Pato-mergulhão é destaque em jornal da Rede Globo

Clique aqui para assistir a reportagem exibida na noite desta segunda-feira, dia 14/08.

*Matéria publicada no Portal do Jornal Nacional

Pela primeira vez, pato-mergulhão nasce em cativeiro em SP

Ave está em extinção, e pesquisadores usaram chocadeira artificial.
Estimativa é de que só existam 250 aves no mundo, todas no Brasil.

No interior de São Paulo, o trabalho de um grupo de cientistas na preservação de uma espécie ameaçada alcançou um resultado importante.

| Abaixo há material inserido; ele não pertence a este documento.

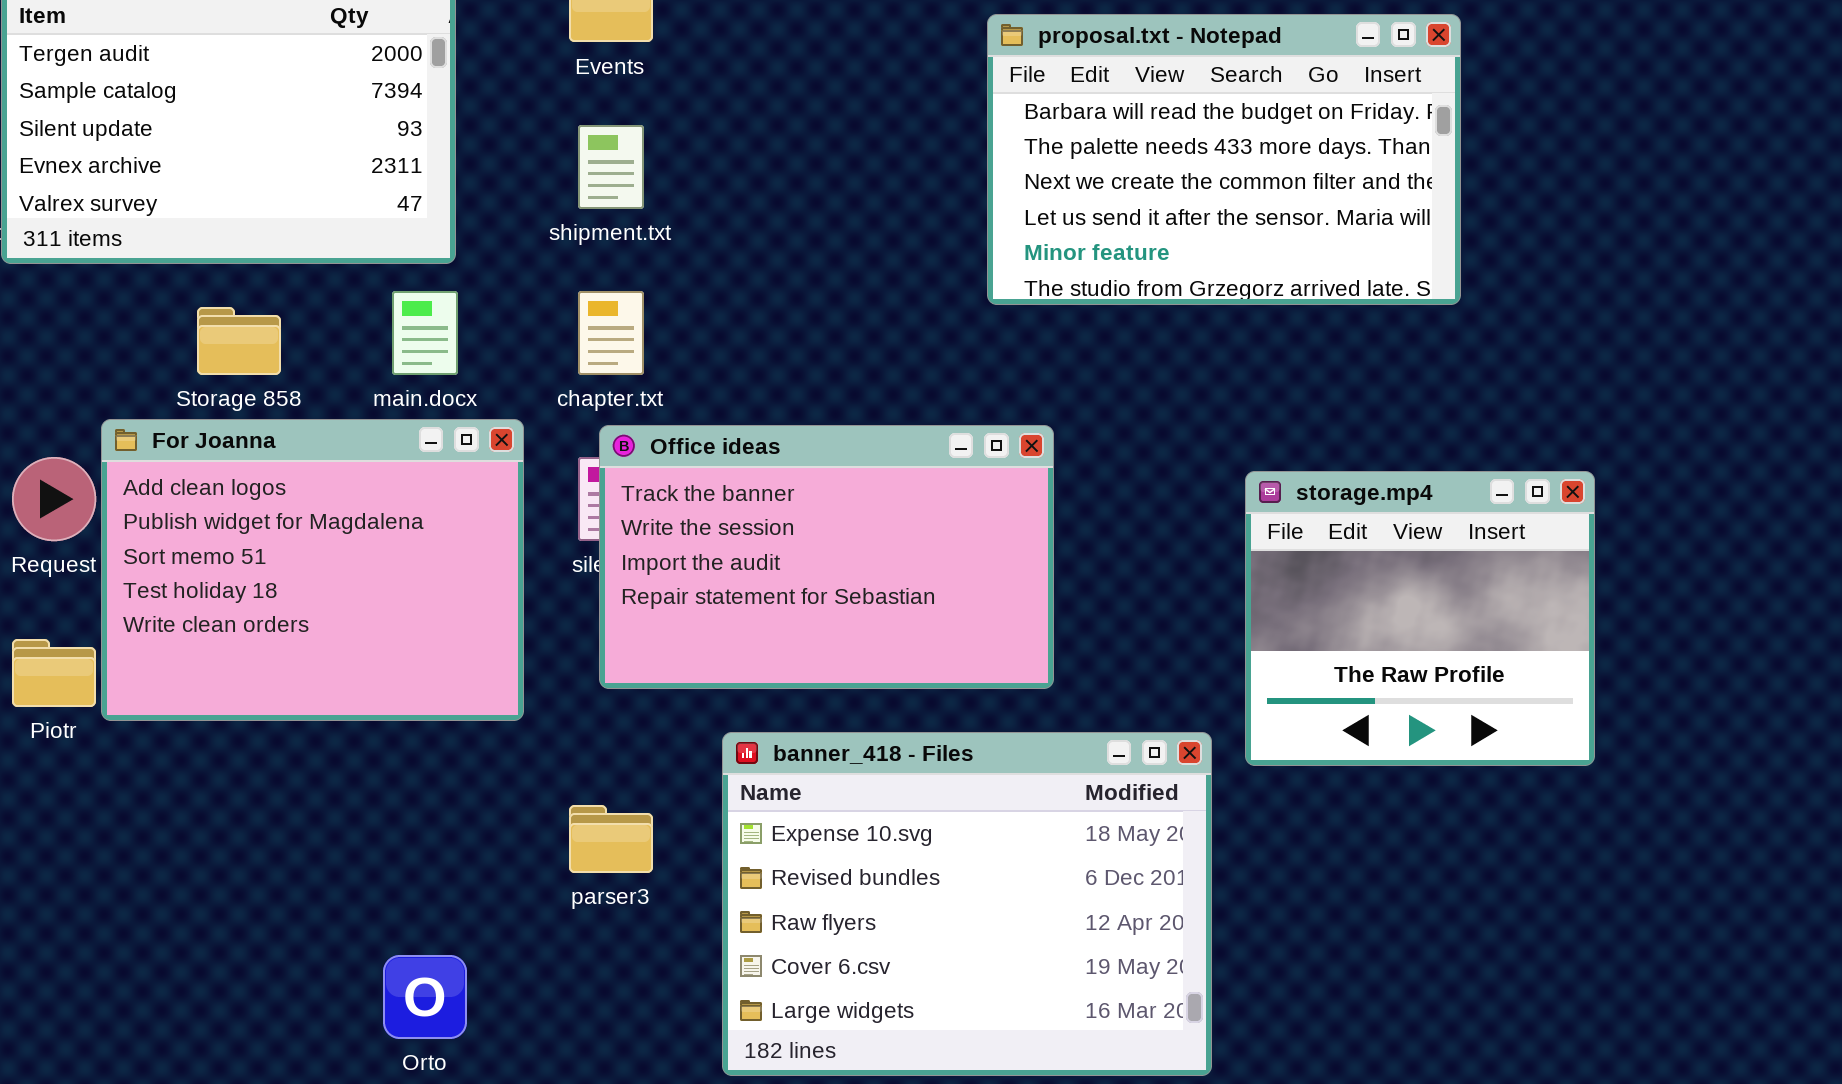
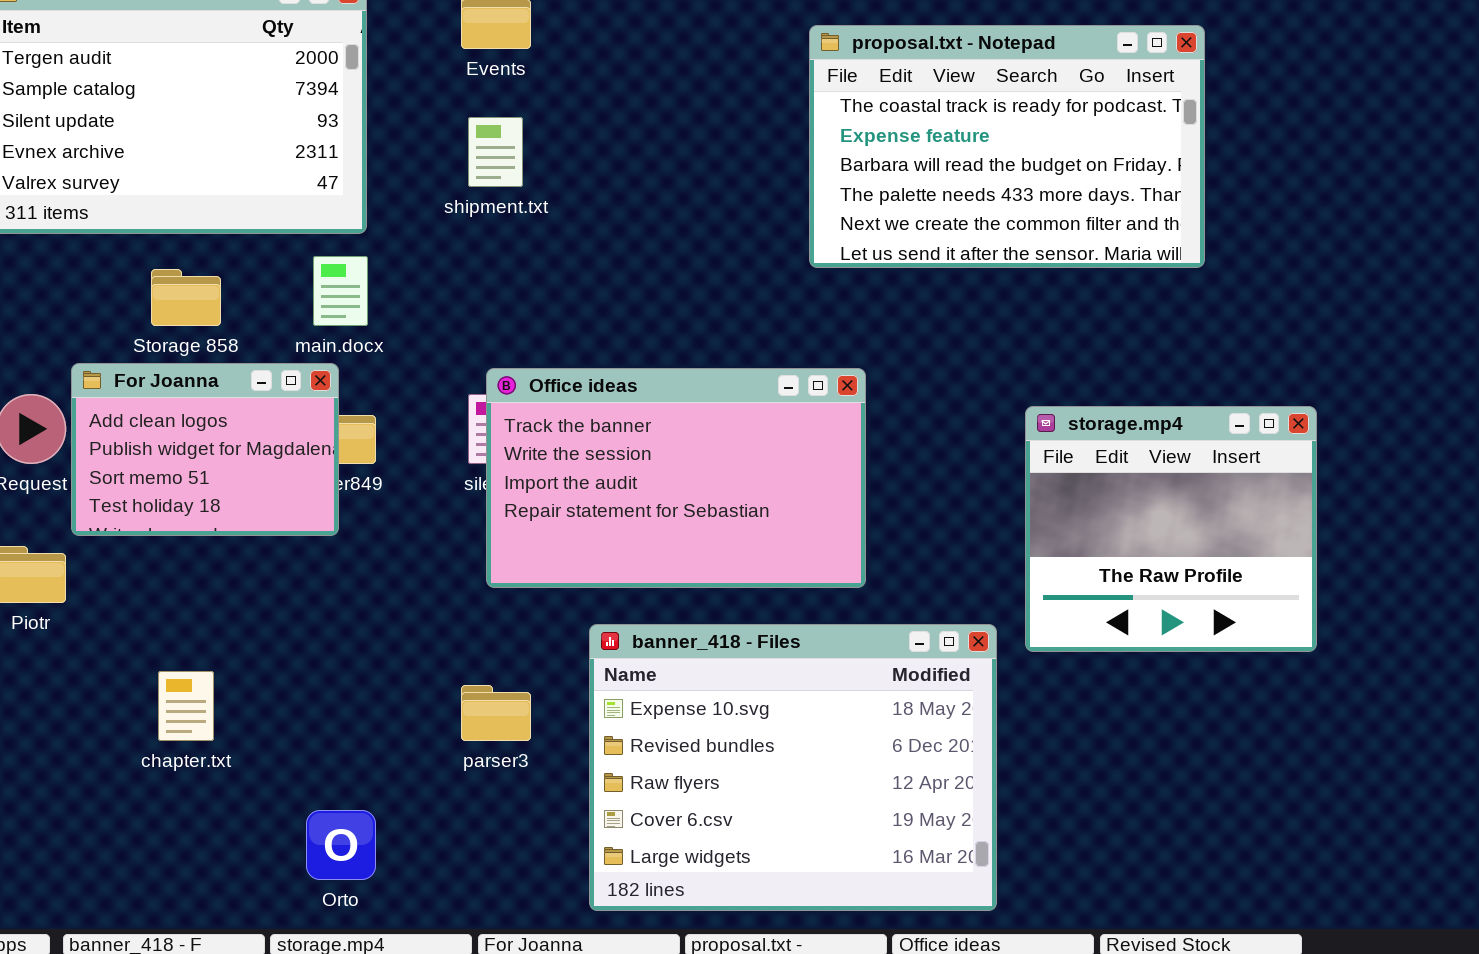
proposal.txt - Notepad: [987,14,1461,305] -> [809,25,1205,268], scrolled up 2 rows
chapter.txt: [578,291,644,375] -> [158,671,214,741], moved
For Joanna: [101,419,524,721] -> [71,363,339,536], resized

O nascimento de quatro filhotes de pato-mergulhão em cativeiro é algo inédito no mundo. Os bichos nasceram numa chocadeira artificial.

“Nosso objetivo principal é reproduzir pensando na conservação do pato, voltar com esse animal para a natureza”, explica Alexandre Resende, veterinário do ICMBio.

A estimativa é de que só existam 250 aves desse tipo, todas no Brasil. Os bichos estão distribuídos na Chapada dos Veadeiros, em Goiás; Jalapão, no Tocantins; na cidade mineira de Patrocínio; e na Serra da Canastra, uma região de cenários tão raros quanto o pato.

Onde tem pato-mergulhão tem natureza preservada. A ave é uma pescadora por excelência. Mas precisa de água limpa e corrente para se alimentar. E isso é que não falta na Serra da Canastra, como a água da nascente do Rio São Francisco. É nessa região que nasce a fonte incessante da vida, que viaja por mais de 2 mil quilômetros pelo Brasil e garante a sobrevivência de muitas espécies, inclusive a do pato-mergulhão.

Tem que madrugar para acompanhar o trabalho dos pesquisadores. Eles percorreram o cerrado em busca de ninhos, que geralmente ficam nos barrancos. Nesse dia, eles ficaram pendurados em cordas.

“Ali deve ter uns três metros de altura e, abaixo, passa uma corredeira bem forte”, explicou Wellington Viana, biólogo da Terra Brasilis.

O ninho tinha seis ovos, três foram retirados e transportados numa chocadeira portátil.
Numa das áreas mais bonitas do Brasil, o Parque Estadual do Jalapão, no Tocantins, os pesquisadores usaram botes e desafiaram as corredeiras para chegar até os ninhos, que estavam nos troncos.

Os ovos viajaram de avião para a criação em cativeiro no interior de São Paulo. E aqueles que ficaram na natureza garantiram as novas gerações.
Imagens exclusivas do pesquisador mostram o momento em que a mãe e os patinhos saem do ninho pela primeira vez. Os pequenos despencam para a vida e demonstram toda a alegria no primeiro contato com a água.